A much less desirable plot down the road (for nearly the same price)

A couple weeks after Duke paid $2.55 million for his palatial spread, someone else paid $2.25 million for what appears to have been a small "tear down" property down the street. This lot shares a 50-foot driveway with two other small lots. The original structure (now torn down) on this lot was less than 40% the size of Duke's bungalow, and the lot appears to be both much smaller and much less ideally placed.
As you can see from these three photos, the primary structure on this lot is gone, leaving only a concrete slab. I'm guessing that the remaining structure is a set of horse stalls, but I'm not sure. The lot is now fenced completely closed.
What you can't see in these shots is that this lot lies at pretty much the lowest point in the surrounding area, and it enjoys no desirable views at all (unless you groove on trying to descry the local congressman's house up the hill).
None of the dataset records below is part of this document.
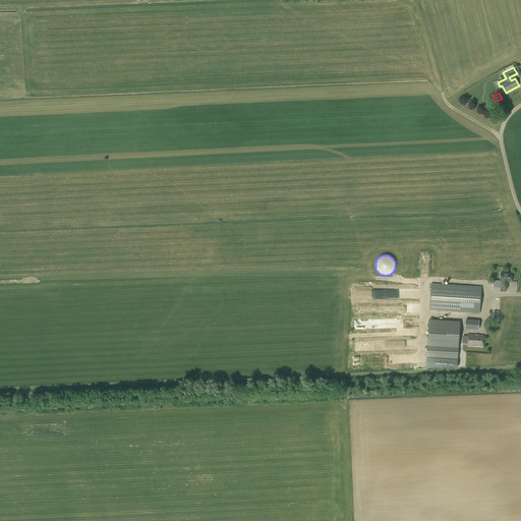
[(511,282),(512,274),(501,273),(500,281),(502,281),(501,288),(508,288),(508,282),(511,282)]
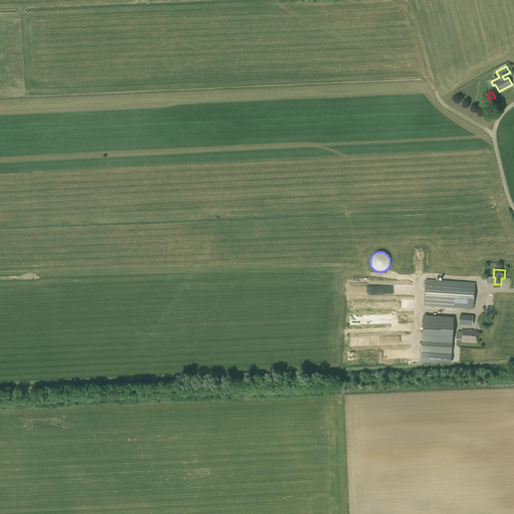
[(473,309),(475,283),(426,279),(424,306),(473,309)]
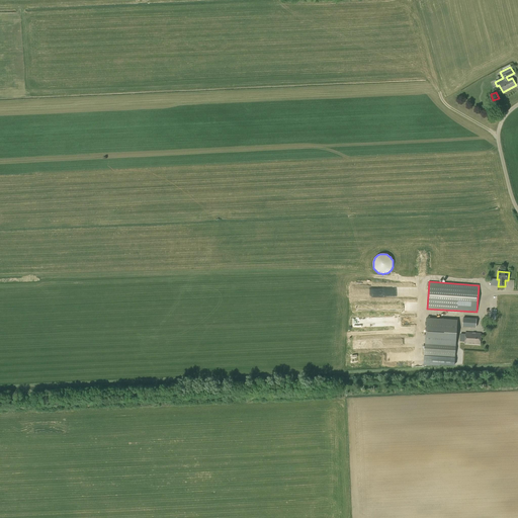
[(454,359),(455,346),(457,320),(427,318),(424,357),(454,359)]
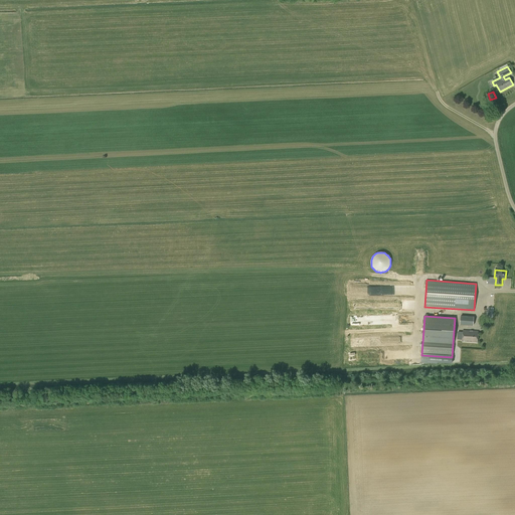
[(473,326),(474,317),(461,316),(460,325),(473,326)]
Another local house for sale NOW!

So, you wanna move into the neighborhood? This house just up the road from Duke's is on the market now, eighteen months after Duke's December 2003 deal, for a mere $5 million or so. It's a nice place, too. Perhaps not as imposing as Duke's, being somewhat more hidden rather than grandly surmounting the main hill in the area, but it has a nice 120-degree view of the valley shown in the next shot. Viewed from the street, neither the lot nor the home looks as large, but it's hard to say. The listing on the Web does make it look pretty expansive, too.
Here's a sense of the view you can enjoy for your small investment. You're not especially high up, but the surrounding area on at least two sides is pretty low and flat. Duke's view is probably better, as his place is higher than its surroundings on all sides.